You can remove nil values with filter followed by map, but it is less expressive and can become unsafe during refactors.

swift
let input: [Int?] = [1, nil, 2]
let output = input.filter { $0 != nil }.map { $0! }
print(output)

This version adds force unwrap and two passes in source code. Even if it works now, future edits can introduce accidental crashes. Prefer compactMap unless you need special branching behavior.

Mutating Existing Variables Cleanly

When you have a mutable variable and want to clean it, assign a non optional result to a new variable with explicit type.

swift
var maybeNames: [String?] = ["Ana", nil, "Ben", nil]
let names: [String] = maybeNames.compactMap { $0 }
print(names) // ["Ana", "Ben"]

Keeping the cleaned result in a separate constant avoids confusion between [String?] and [String]. If you truly need in-place replacement, update the variable type at declaration time to match the final representation.

Working with Nested Optionals

Data pipelines can produce nested optional layers such as [Int??]. A single compactMap removes one layer only.

swift
1let nested: [Int??] = [.some(.some(1)), .some(nil), nil, .some(.some(4))]
2let oneLayer: [Int?] = nested.compactMap { $0 }
3let flattened: [Int] = oneLayer.compactMap { $0 }
4print(flattened) // [1, 4]

Be explicit about the level of unwrapping you expect, especially when types come from generic utilities.

Sequence and Lazy Variants for Large Data

For very large collections, lazy processing can reduce intermediate allocations.

swift
1let big: [Int?] = Array(repeating: 1, count: 200_000) + [nil]
2let lazyClean = big.lazy.compactMap { $0 }
3
4let firstTen = Array(lazyClean.prefix(10))
5print(firstTen)

Use lazy chains only when profiling shows a real benefit. In normal app code, the plain array result is usually clearer.

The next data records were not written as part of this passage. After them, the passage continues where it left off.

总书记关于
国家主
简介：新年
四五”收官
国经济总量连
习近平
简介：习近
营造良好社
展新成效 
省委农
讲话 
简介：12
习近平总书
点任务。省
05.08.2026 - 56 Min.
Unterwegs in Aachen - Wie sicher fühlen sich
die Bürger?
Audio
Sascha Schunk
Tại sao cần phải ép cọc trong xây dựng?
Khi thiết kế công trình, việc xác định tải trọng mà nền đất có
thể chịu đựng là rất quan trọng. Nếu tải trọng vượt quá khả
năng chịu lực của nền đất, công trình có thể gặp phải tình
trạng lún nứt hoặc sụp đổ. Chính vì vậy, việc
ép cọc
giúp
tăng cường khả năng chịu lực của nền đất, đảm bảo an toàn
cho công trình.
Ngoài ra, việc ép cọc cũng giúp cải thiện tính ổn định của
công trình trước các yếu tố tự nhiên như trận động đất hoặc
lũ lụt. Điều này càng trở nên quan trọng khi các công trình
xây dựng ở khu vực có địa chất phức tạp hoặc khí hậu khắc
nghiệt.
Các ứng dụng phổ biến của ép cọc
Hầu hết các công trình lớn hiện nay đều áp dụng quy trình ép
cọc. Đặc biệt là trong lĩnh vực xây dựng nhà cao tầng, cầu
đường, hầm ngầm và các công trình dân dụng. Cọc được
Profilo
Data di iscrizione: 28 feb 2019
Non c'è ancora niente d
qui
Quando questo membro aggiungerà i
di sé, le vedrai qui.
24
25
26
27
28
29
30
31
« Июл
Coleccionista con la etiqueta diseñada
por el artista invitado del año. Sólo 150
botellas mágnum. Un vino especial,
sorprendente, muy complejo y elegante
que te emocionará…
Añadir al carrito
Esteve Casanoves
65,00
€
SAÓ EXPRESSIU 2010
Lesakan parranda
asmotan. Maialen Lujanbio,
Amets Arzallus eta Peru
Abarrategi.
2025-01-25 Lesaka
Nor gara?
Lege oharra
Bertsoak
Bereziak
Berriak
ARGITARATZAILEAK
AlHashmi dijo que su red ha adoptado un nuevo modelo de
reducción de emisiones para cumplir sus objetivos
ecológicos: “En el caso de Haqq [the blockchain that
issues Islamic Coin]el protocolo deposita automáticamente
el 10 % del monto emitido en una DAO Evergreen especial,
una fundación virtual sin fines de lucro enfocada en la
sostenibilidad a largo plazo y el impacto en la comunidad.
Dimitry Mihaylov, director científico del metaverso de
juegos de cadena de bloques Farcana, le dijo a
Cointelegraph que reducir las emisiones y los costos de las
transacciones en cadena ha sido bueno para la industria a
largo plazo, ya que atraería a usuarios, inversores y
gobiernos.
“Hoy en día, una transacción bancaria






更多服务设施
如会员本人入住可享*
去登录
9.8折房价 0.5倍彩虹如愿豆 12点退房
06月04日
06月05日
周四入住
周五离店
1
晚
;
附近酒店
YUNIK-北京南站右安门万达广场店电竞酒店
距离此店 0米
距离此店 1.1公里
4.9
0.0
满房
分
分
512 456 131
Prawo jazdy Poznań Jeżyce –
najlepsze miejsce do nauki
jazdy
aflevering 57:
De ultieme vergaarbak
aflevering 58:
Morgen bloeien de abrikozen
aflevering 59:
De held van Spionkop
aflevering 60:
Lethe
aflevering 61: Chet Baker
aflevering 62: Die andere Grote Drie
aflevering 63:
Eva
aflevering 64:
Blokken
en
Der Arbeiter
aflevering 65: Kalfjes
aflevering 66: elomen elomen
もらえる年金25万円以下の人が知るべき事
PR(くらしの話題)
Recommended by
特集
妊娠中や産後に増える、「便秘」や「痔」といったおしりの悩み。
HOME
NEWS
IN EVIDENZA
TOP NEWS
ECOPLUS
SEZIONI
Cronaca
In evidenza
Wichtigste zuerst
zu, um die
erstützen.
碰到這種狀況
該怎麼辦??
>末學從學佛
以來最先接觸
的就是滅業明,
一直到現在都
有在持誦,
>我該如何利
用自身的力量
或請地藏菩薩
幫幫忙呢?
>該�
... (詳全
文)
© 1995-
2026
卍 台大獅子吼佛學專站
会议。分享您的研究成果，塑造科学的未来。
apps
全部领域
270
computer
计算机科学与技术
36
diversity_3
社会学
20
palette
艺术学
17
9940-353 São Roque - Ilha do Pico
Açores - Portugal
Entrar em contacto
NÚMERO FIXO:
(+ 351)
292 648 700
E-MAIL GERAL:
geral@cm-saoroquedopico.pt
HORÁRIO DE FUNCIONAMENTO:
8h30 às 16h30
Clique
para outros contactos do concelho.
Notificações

Reusable Helper for Domain Specific Cleanup

If your code repeatedly removes nil and enforces additional rules, create a focused helper.

swift
1func nonEmptyStrings(from values: [String?]) -> [String] {
2    values.compactMap { value in
3        guard let v = value?.trimmingCharacters(in: .whitespacesAndNewlines) else {
4            return nil
5        }
6        return v.isEmpty ? nil : v
7    }
8}
9
10let cleaned = nonEmptyStrings(from: [" Alice ", nil, "", "Bob"])
11print(cleaned) // ["Alice", "Bob"]

This keeps call sites concise while preserving a clear data contract.

Testing Optional Cleanup Logic

Where cleanup affects product behavior, write focused tests:

  • all values missing returns empty array
  • order of surviving elements is unchanged
  • invalid parse values are dropped as expected
  • whitespace rules are applied consistently

Example using XCTest:

swift
1import XCTest
2
3final class CompactMapTests: XCTestCase {
4    func testRemovesNilAndPreservesOrder() {
5        let input: [Int?] = [3, nil, 1, nil, 2]
6        XCTAssertEqual(input.compactMap { $0 }, [3, 1, 2])
7    }
8}

Small tests prevent subtle data issues when transformation code evolves.

Common Pitfalls

Using map instead of compactMap keeps optional elements and can break downstream code that expects non optional values.

Force unwrap patterns are another common risk. They often survive initial reviews and fail later when assumptions change.

A third issue is type ambiguity in chained transformations. Add explicit type annotations when compiler inference becomes unclear.

Summary

  • 'compactMap is the idiomatic Swift approach for removing nil elements.'
  • It combines filtering and unwrapping in one clear operation.
  • Avoid filter plus force unwrap except for narrow, justified cases.
  • Handle nested optionals intentionally, one layer at a time.
  • Add focused tests when cleanup logic influences business behavior.